Session VI Upper Extremity


Saturday, September 28, 1996 Session VI, 5:16 p.m.

Operative Treatment of Malunions of Proximal Humerus Fractures

Mark W. Rodosky, MD, X. A. Duralde, MD, Patrick M. Connor, MD, Roger G. Pollock, MD, Evan L. Flatow, MD, Louis U. Bigliani, MD

The Shoulder Service, New York Orthopaedic Hospital, Columbia -Presbyterian Medical Center, New York, NY

Purpose: There are few reports on the surgical treatment of proximal humerus malunions. This study reviews our experience in managing this difficult problem.

Methods: Thirty-one shoulders in thirty patients were treated surgically for malunions of proximal humerus fractures. There were 20 females and 10 males. The malunions were in 14 right shoulders and 15 left shoulders, and one case was bilateral. The average age was 52 years (range 23-75 years). Twenty-nine patients (97%) complained of pain, weakness, and stiffness.

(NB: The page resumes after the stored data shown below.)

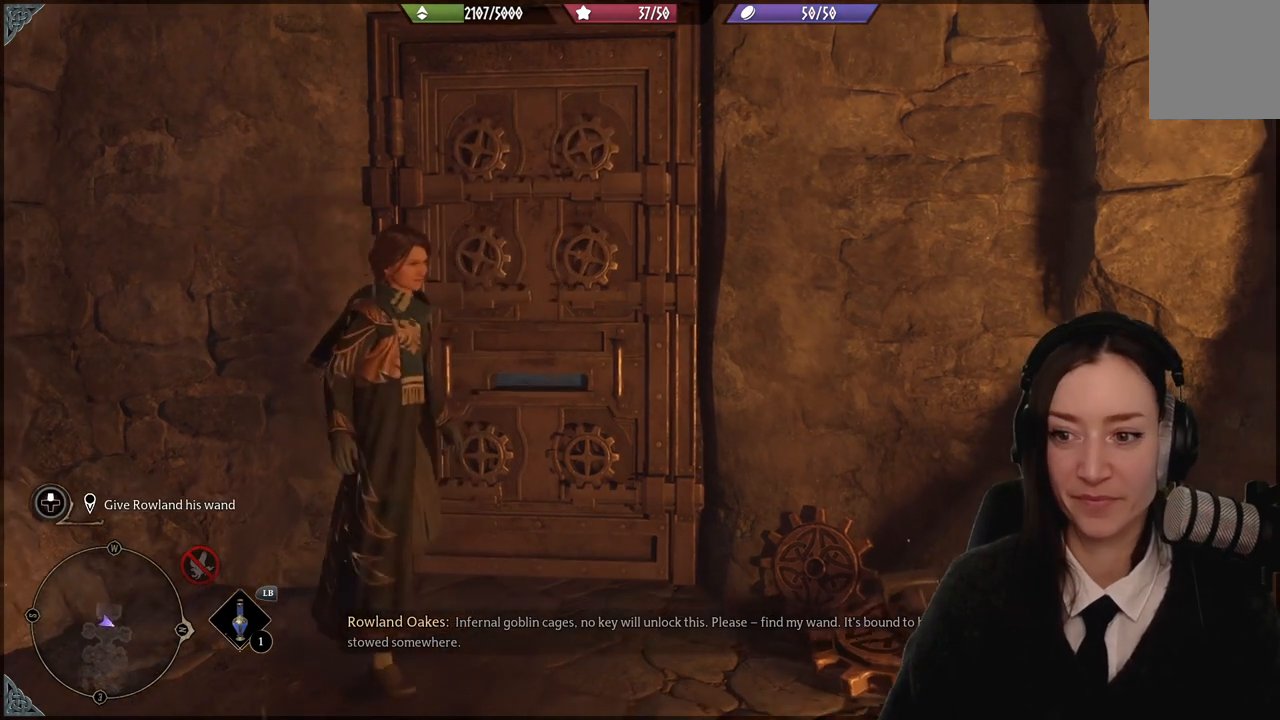
{"buttons": [], "left_stick": "down", "right_stick": "up", "events": [[33, "right_stick", "center"], [467, "right_stick", "up"]]}
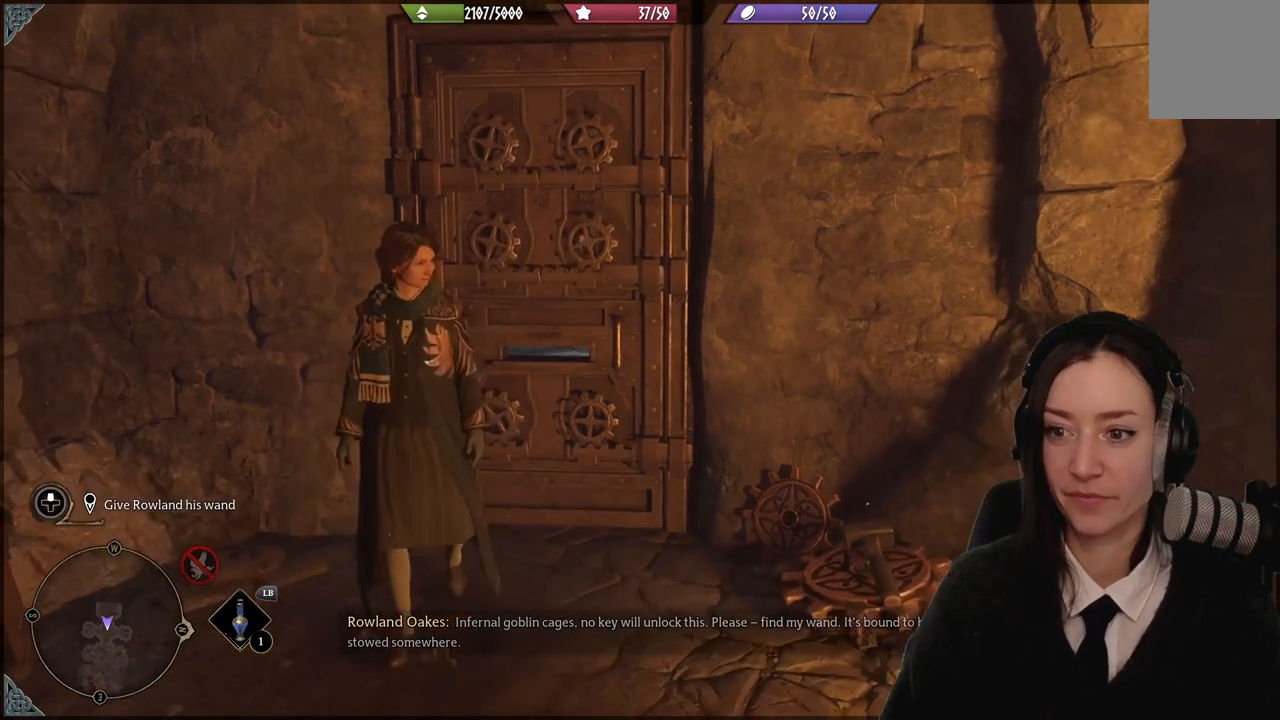
{"buttons": [], "left_stick": "center", "right_stick": "center", "events": [[100, "left_stick", "center"], [167, "right_stick", "center"], [301, "left_stick", "up"], [467, "left_stick", "center"]]}
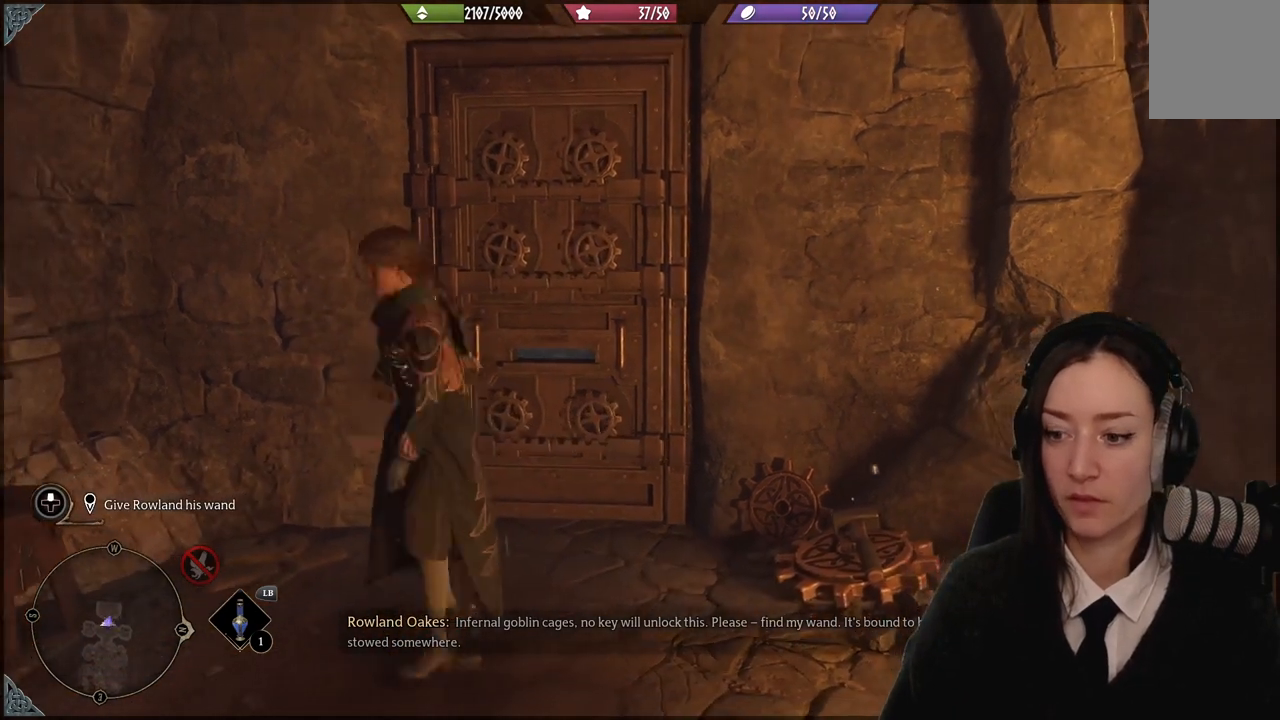
{"buttons": [], "left_stick": "center", "right_stick": "up-left", "events": [[500, "right_stick", "up-left"]]}
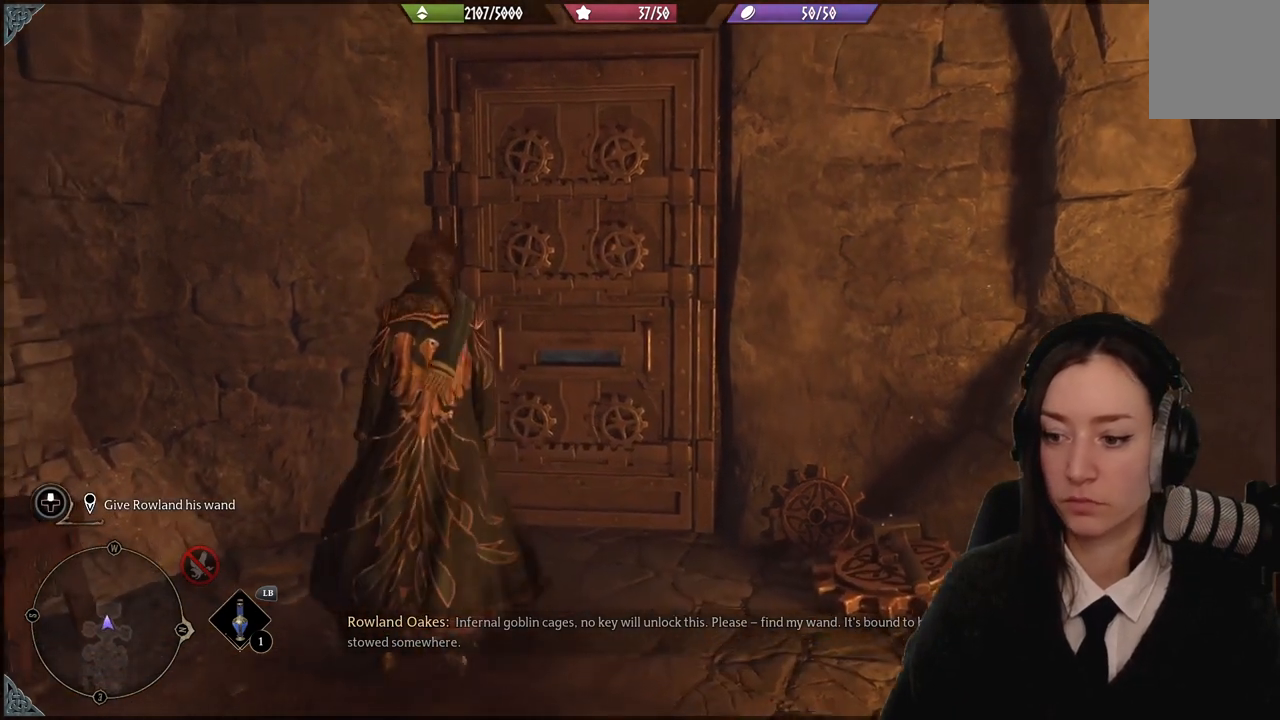
{"buttons": [], "left_stick": "center", "right_stick": "center", "events": [[434, "right_stick", "center"]]}
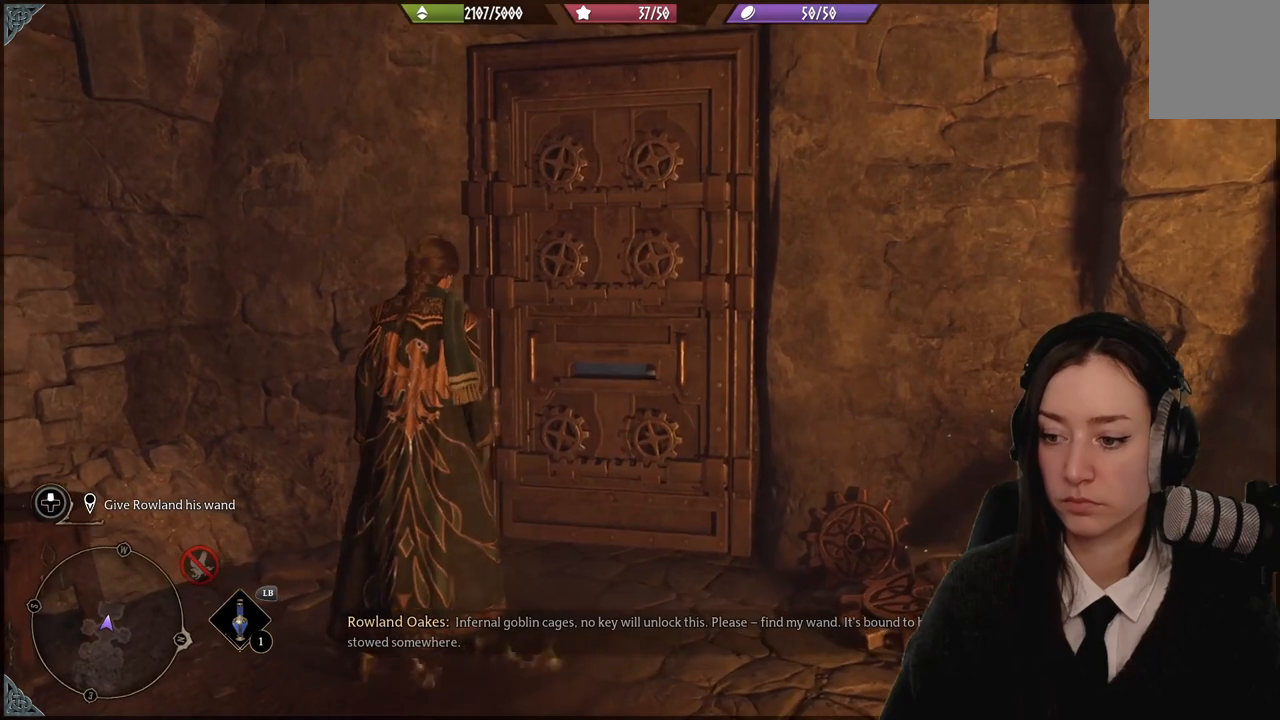
{"buttons": [], "left_stick": "center", "right_stick": "right", "events": [[200, "right_stick", "up-right"], [367, "right_stick", "right"]]}
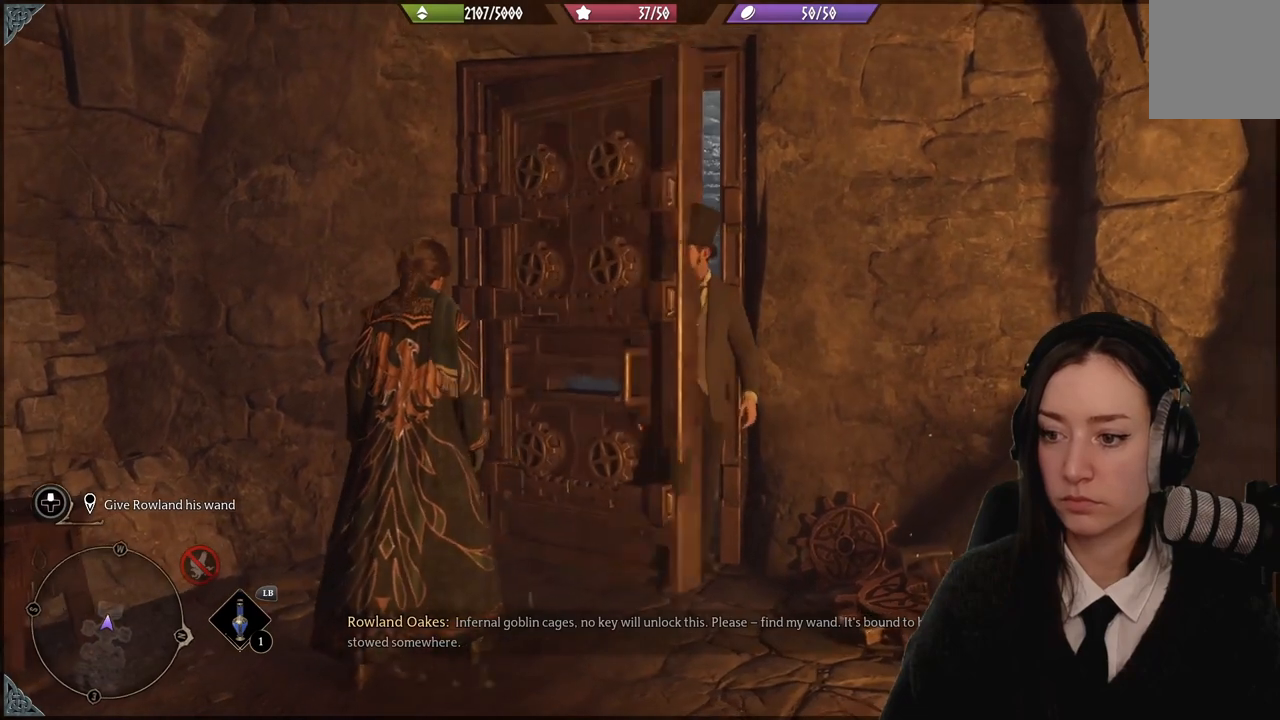
{"buttons": [], "left_stick": "center", "right_stick": "center", "events": [[34, "right_stick", "center"]]}
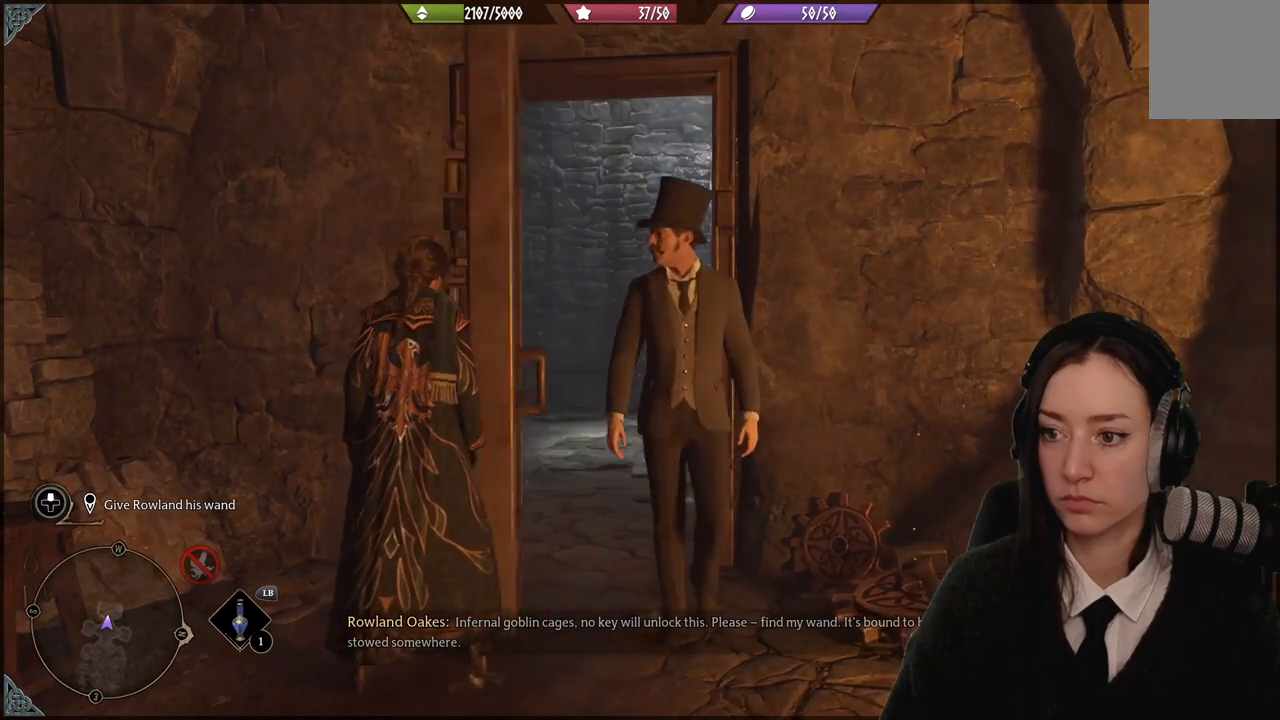
{"buttons": [], "left_stick": "up", "right_stick": "center", "events": [[33, "right_stick", "down-right"], [167, "left_stick", "up-right"], [334, "left_stick", "up"], [367, "right_stick", "center"]]}
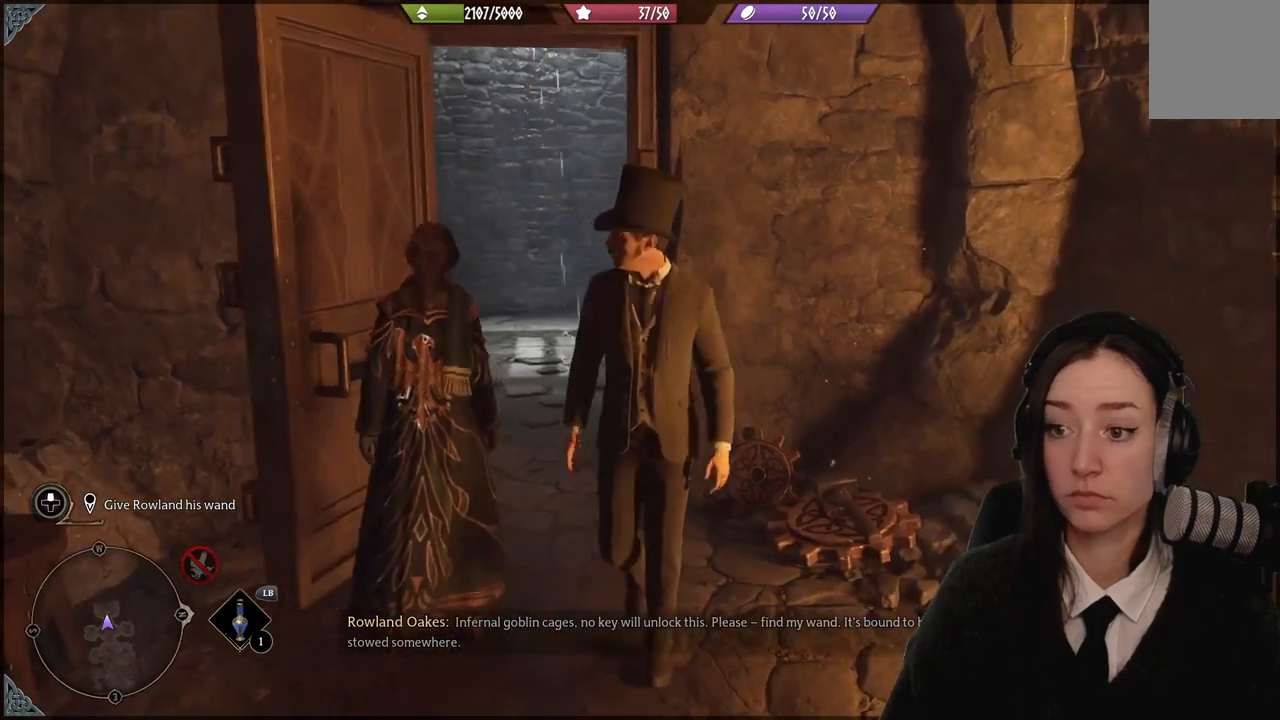
{"buttons": [], "left_stick": "up", "right_stick": "center", "events": [[234, "right_stick", "down-left"], [434, "right_stick", "center"]]}
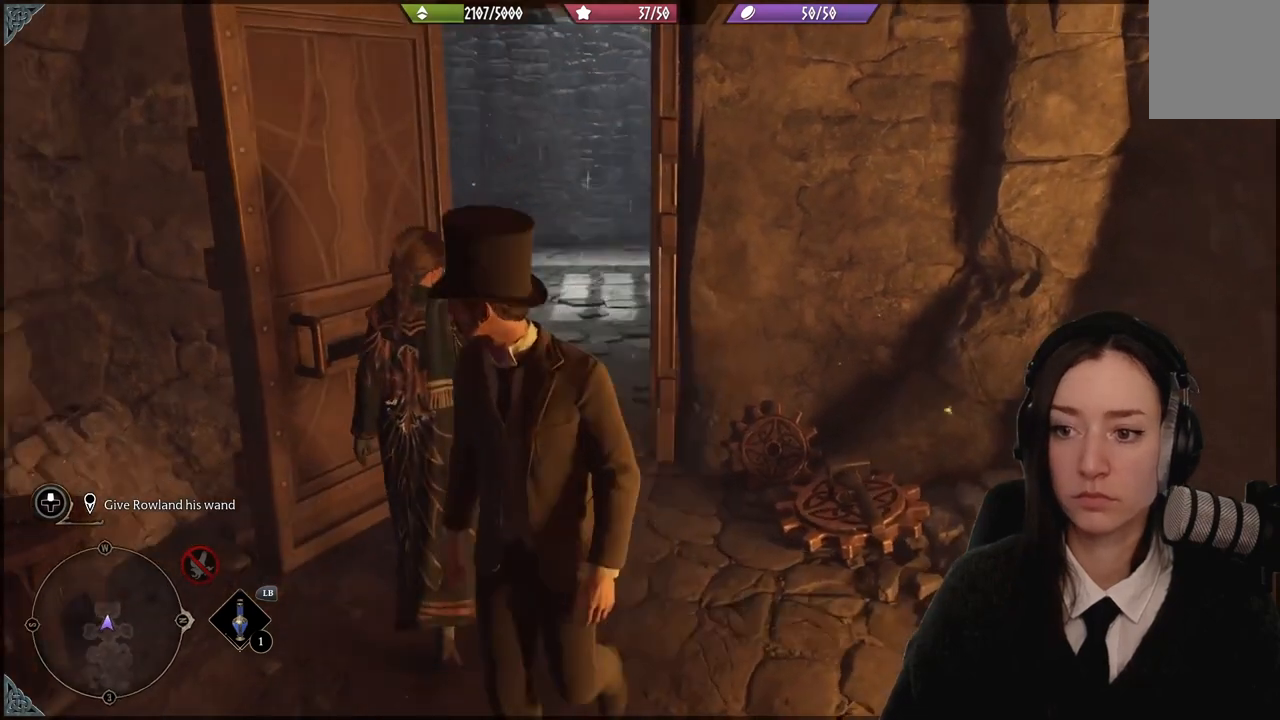
{"buttons": [], "left_stick": "up", "right_stick": "left", "events": [[400, "right_stick", "left"]]}
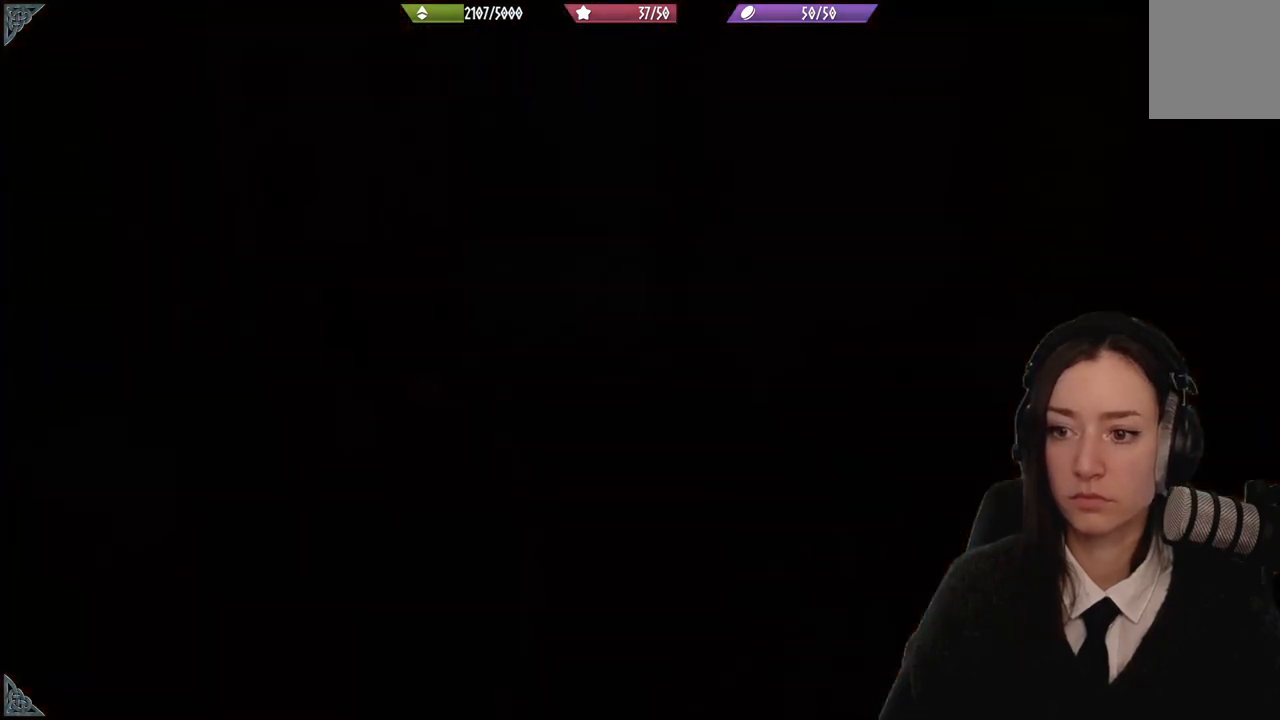
{"buttons": [], "left_stick": "center", "right_stick": "center", "events": [[134, "right_stick", "center"], [367, "left_stick", "center"]]}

Only one patient denied pain but underwent surgery for stiffness, weakness and functional deficits. Initial fracture treatment had been nonoperative in twenty cases and operative in eleven. These complex cases were classified according to the components involved. Fourteen shoulders had isolated greater tuberosity malunion and 13 had complex malunions involving the tuberosities and surgical neck, 4 had isolated surgical neck malunion. Two cases were further complicated by heterotopic bone formation. Angular and linear displacement were difficult to quantitate on x-rays since slight rotational changes affect measurements. Preoperative superior displacement of the greater tuberosity averaged 7mm, demonstrating that displacements less than 1cm can lead to significant pain and disability. Surgical treatment was designed to restore greater tuberosity clearance under the coracoacromioclavicular arch, and included release of scar, acromioplasty, and tuberosity osteotomy or ostectomy as needed. Twelve shoulders also required humeral head replacement.

Results: Follow-up averaged 4.6 years (range 1-13 years). Twenty-three patients (74%) had significant improvement in pain, and 27 (87%) improved function. However, only fifteen patients (48%) achieved active elevation greater than 140°. Patients whose initial fracture had been treated closed had better results than those who went on to malunion after an initial attempt at ORIF. Residual tuberosity prominence was poorly tolerated and led to impingement symptoms. The results are inferior to those of acute ORIF of proximal humerus fractures, and emphasize the importance of accurate initial assessment and treatment.

Conclusion: Operative treatment was technically difficult, but resulted in significant improvement in pain and function below the horizontal. Restoration of motion was not as reliable.